══ ROWS ══

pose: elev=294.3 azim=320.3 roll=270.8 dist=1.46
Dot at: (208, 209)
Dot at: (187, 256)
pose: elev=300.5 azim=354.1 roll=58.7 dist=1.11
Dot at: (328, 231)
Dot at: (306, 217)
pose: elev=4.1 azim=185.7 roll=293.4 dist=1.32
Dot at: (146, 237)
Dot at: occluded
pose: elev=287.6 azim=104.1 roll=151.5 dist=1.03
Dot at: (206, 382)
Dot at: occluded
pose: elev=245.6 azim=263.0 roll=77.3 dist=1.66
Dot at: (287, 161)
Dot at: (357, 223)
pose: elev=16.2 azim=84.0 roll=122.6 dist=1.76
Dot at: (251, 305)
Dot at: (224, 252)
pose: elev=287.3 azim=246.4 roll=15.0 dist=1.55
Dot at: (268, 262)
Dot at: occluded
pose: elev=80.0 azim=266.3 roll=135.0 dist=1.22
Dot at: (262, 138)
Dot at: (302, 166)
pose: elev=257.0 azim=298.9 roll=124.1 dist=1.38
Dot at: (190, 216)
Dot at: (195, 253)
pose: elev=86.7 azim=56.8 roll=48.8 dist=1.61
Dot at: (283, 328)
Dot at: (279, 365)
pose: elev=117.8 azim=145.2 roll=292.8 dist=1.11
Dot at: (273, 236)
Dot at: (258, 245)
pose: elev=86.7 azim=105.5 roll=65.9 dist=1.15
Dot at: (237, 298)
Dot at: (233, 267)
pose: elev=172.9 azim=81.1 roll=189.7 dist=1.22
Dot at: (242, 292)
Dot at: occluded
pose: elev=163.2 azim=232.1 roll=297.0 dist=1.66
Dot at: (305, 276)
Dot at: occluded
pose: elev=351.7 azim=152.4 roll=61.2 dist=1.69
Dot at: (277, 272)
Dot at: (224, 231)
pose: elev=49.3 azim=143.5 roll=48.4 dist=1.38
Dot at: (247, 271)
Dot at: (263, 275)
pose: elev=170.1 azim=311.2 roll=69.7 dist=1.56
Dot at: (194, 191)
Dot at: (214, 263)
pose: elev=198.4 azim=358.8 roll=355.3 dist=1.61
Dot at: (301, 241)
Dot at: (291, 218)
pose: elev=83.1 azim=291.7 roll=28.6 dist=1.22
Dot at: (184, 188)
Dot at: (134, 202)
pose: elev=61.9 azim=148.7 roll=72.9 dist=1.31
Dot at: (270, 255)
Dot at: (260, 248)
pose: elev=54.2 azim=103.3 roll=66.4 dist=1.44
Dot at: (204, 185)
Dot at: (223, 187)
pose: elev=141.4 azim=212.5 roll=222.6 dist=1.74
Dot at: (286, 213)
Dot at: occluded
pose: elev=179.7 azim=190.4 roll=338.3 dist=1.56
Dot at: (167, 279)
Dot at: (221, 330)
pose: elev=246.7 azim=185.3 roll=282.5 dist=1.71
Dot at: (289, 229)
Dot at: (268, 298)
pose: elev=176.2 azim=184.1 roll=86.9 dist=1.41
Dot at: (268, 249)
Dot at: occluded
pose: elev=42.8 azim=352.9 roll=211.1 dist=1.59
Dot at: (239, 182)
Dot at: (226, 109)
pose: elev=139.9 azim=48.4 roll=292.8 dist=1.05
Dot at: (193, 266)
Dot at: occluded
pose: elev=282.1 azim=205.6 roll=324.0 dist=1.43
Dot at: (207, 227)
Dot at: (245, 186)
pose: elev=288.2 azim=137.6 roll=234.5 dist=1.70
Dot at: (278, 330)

═══

-- STATED PROBLEM --
Print the entries above verbatim, from the line containing "pose: elev=351.7 azim=152.4" through the line containing "Dot at: (260, 248)", with both of those lines included.

-- REPLY TO THE EXERCISE --
pose: elev=351.7 azim=152.4 roll=61.2 dist=1.69
Dot at: (277, 272)
Dot at: (224, 231)
pose: elev=49.3 azim=143.5 roll=48.4 dist=1.38
Dot at: (247, 271)
Dot at: (263, 275)
pose: elev=170.1 azim=311.2 roll=69.7 dist=1.56
Dot at: (194, 191)
Dot at: (214, 263)
pose: elev=198.4 azim=358.8 roll=355.3 dist=1.61
Dot at: (301, 241)
Dot at: (291, 218)
pose: elev=83.1 azim=291.7 roll=28.6 dist=1.22
Dot at: (184, 188)
Dot at: (134, 202)
pose: elev=61.9 azim=148.7 roll=72.9 dist=1.31
Dot at: (270, 255)
Dot at: (260, 248)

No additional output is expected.